MDAs - Managed Debugging Assistants

MDAs are a new feature in VS 2005. If you go to "Debug -> Exceptions..." in the VS IDE you will get a Dialog that says Exceptions and in the list you would see "Managed debugging Assistants" - Expand the list and you will see a number of options like "AsynchronousThreadAbort", "BindingFailure", "CallbackOnCollectedDelegate" et al. These in short are the Managed Debugging Assistants and you can select which one of these you want to enable.

So what are MDAs? Why do we need them? How do we use them?

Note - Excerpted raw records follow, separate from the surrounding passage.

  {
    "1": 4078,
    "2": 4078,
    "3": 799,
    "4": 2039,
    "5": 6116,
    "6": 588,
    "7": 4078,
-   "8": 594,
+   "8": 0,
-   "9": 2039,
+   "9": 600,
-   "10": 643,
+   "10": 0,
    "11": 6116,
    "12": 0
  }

An MDAs as the name suggests is a feature for the debugging managed code. From the list you will notice that there are a number of known pitfalls when writing managed code. These assistants are precisely meant to help you locate these pitfalls during the development and debugging stages. There is a very good blog post by Mike Stall about MDAs at https://blogs.msdn.com/jmstall/archive/2005/11/10/introducing_mdas.aspx 

I will just summarize a few things about MDAs to make it short

1) MDAs are not Error Messages or Exceptions.

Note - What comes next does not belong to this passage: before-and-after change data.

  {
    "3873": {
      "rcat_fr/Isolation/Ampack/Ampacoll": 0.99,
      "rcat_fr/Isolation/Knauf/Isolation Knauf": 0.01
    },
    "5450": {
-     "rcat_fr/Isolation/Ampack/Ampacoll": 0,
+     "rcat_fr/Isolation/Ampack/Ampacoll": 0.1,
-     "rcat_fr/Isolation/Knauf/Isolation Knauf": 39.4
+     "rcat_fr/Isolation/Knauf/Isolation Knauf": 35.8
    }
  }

2) MDAs are fired by the CLR and caught by the Debugger.

3) In most cases turning off the MDA will let you proceed forward. In most case this would not be an issue - but in many cases the application may crash under a particular usage scenario.

4) At present you cannot define custom MDAs

5) You can configure the MDAs based on the instructions at: https://msdn2.microsoft.com/en-us/library/d21c150d(en-US,VS.80).aspx

 

Hope this helps - let me know if you have additional queries about MDAs - I will try to find the answers.